Space shuttle Atlantis and a repair team closed in on the international space station Saturday for a 200-mile-high linkup and tune-up.
The shuttle's 17,500-mph chase to reach the space station was due to end just after midnight with a docking above Ukraine.
Commander James Halsell Jr. guided the shuttle as flight controllers in Houston and Moscow prepared the space station for the astronauts' arrival by turning up the thermostat in the chilly outpost and beginning to cleanse its stagnant air.
Halsell and six crew members will be the first humans to enter the space station in a year.
No one was supposed to return until a critical Russian service module was in place, but with the module grounded until at least July and the space station losing its orbit, NASA dispatched a shuttle crew to replace dying batteries and give the sagging station an orbital boost.
Despite the urgent nature of their work, the six Americans and one Russian won't be rushing inside. The hatches between the two spacecraft will remain sealed until Monday night.
The crew's first job will be to conduct a spacewalk tonight.
During NASA's last visit to the space station a year ago, astronauts failed to properly install a crane on the outside. The crane is flapping back and forth, and needs to be locked securely in place. Jeffrey Williams and James Voss also will attach another crane to the station and replace a broken antenna.
Just one day into their flight, the astronauts already were experiencing some shuttle trouble.
A valve in Atlantis' left orbital maneuvering engine may be stuck open. The backup valve is working, as is the engine, which is needed for the return to Earth. As a precaution, Mission Control ordered the crew not to use the left engine until landing day, May 29.
Fishing tournament helps
delay rocket launch
CAPE CANAVERAL _ A fishing tournament and a last-minute technical problem sank a rocket's launch attempt Saturday evening.

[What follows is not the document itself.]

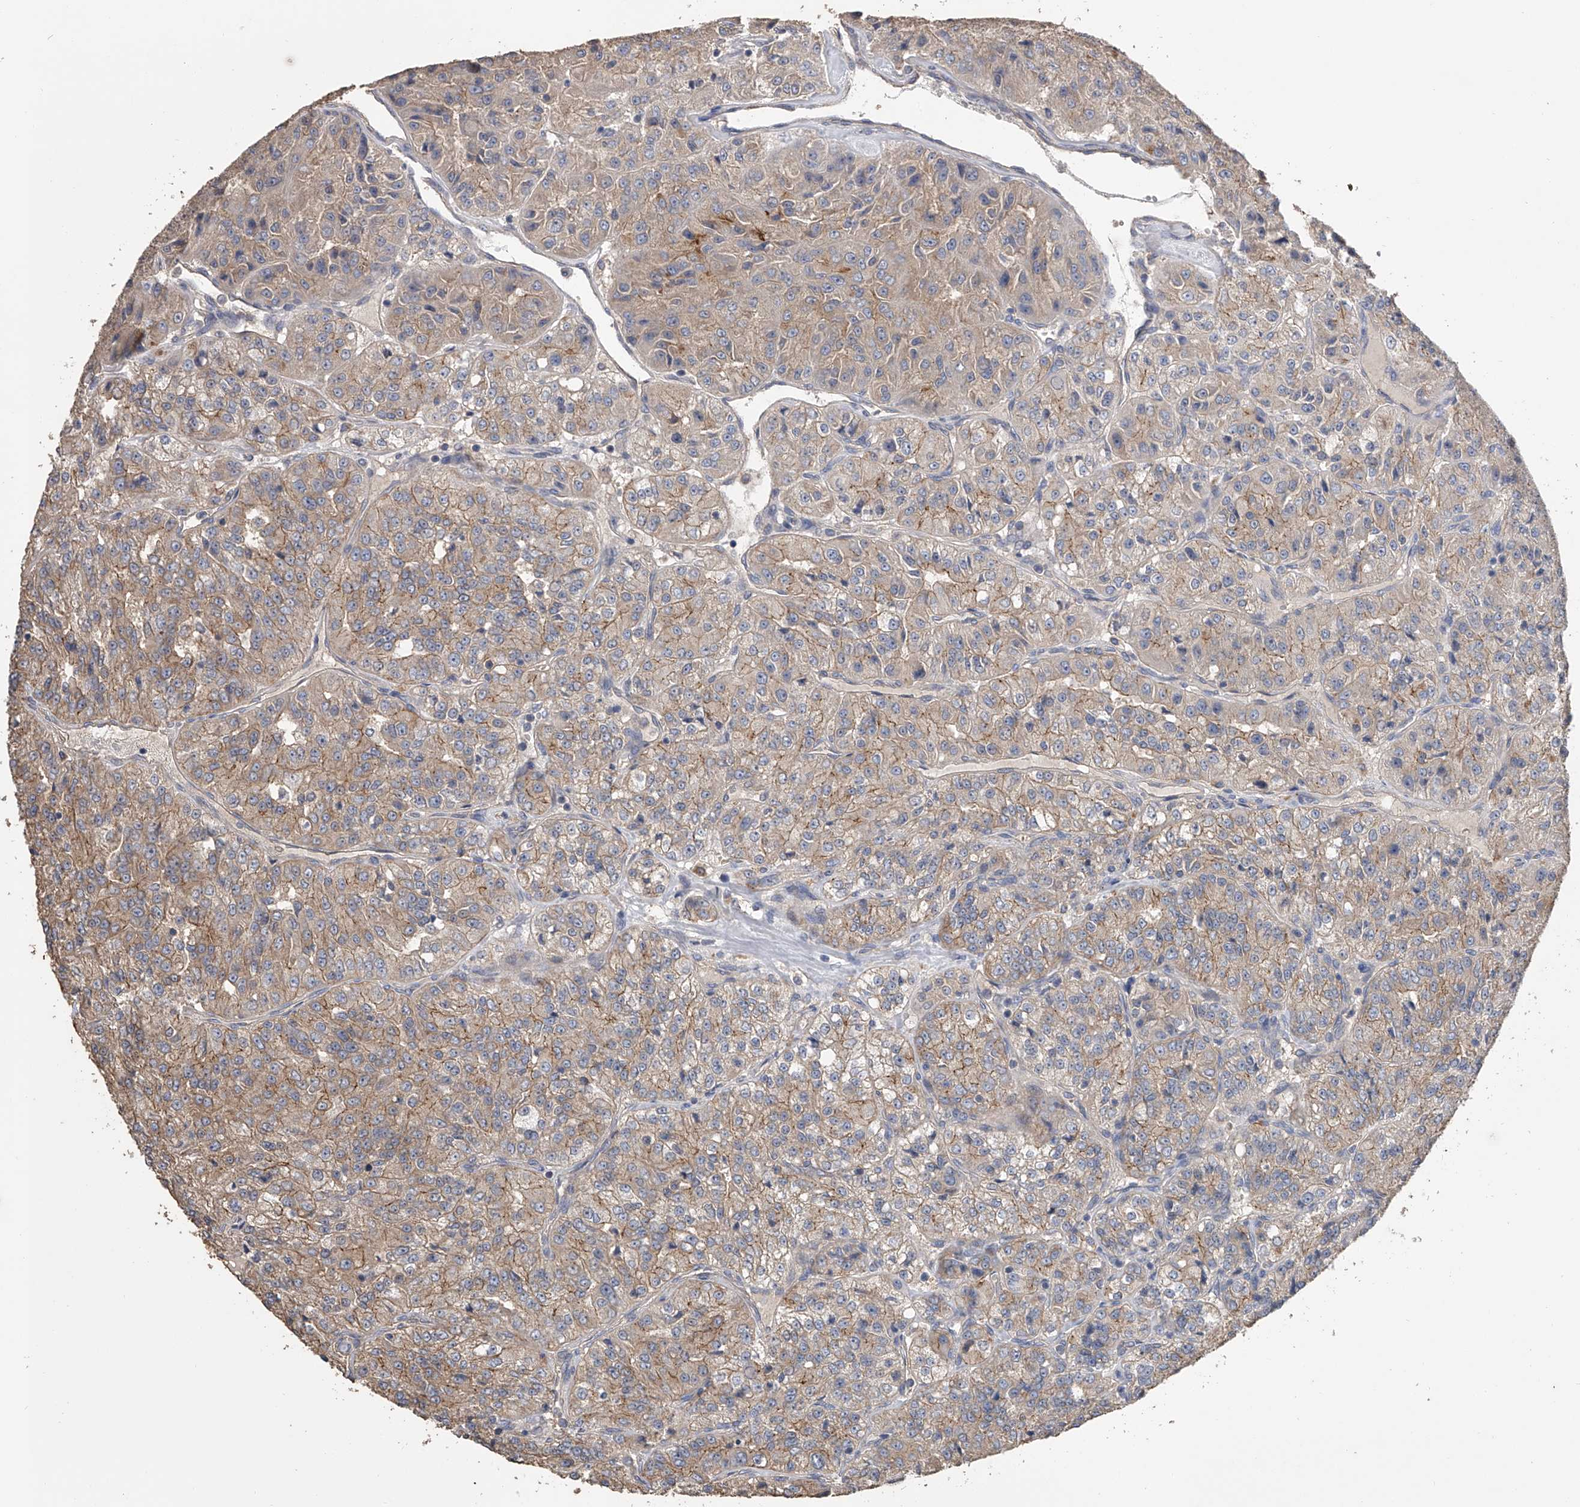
{"staining": {"intensity": "moderate", "quantity": ">75%", "location": "cytoplasmic/membranous"}, "tissue": "renal cancer", "cell_type": "Tumor cells", "image_type": "cancer", "snomed": [{"axis": "morphology", "description": "Adenocarcinoma, NOS"}, {"axis": "topography", "description": "Kidney"}], "caption": "Immunohistochemistry image of neoplastic tissue: human renal adenocarcinoma stained using immunohistochemistry exhibits medium levels of moderate protein expression localized specifically in the cytoplasmic/membranous of tumor cells, appearing as a cytoplasmic/membranous brown color.", "gene": "ZNF343", "patient": {"sex": "female", "age": 63}}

Lockheed Martin Corp.'s new Atlas III rocket was poised to blast off for the fourth time in less than a week. But more than 70 fishing boats taking part in an annual charity competition failed to return to shore on time and, instead, lingered in the launch-danger area.
After waiting two hours for the area to clear, launch managers finally resumed the countdown. But with only two minutes remaining, flight controllers saw a computer message they did not understand and the countdown was halted for good.
Launch officials said they would try again this evening.
Probe takes readings of
Jupiter's largest moon
PASADENA, Calif. _ NASA's Galileo spacecraft zoomed by Jupiter's largest moon early Saturday, taking new measurements of Ganymede's magnetic field and images of the surface.
The $1.4-billion probe flew within 502 miles of the moon _ roughly the distance between San Francisco and San Diego _ at about 4 a.m., said Jim Erickson, Galileo's project manager at NASA's Jet Propulsion Laboratory.
"We've passed Ganymede itself and recorded about half of the observations that we planned on this encounter already," he said. "They're safely on the tape."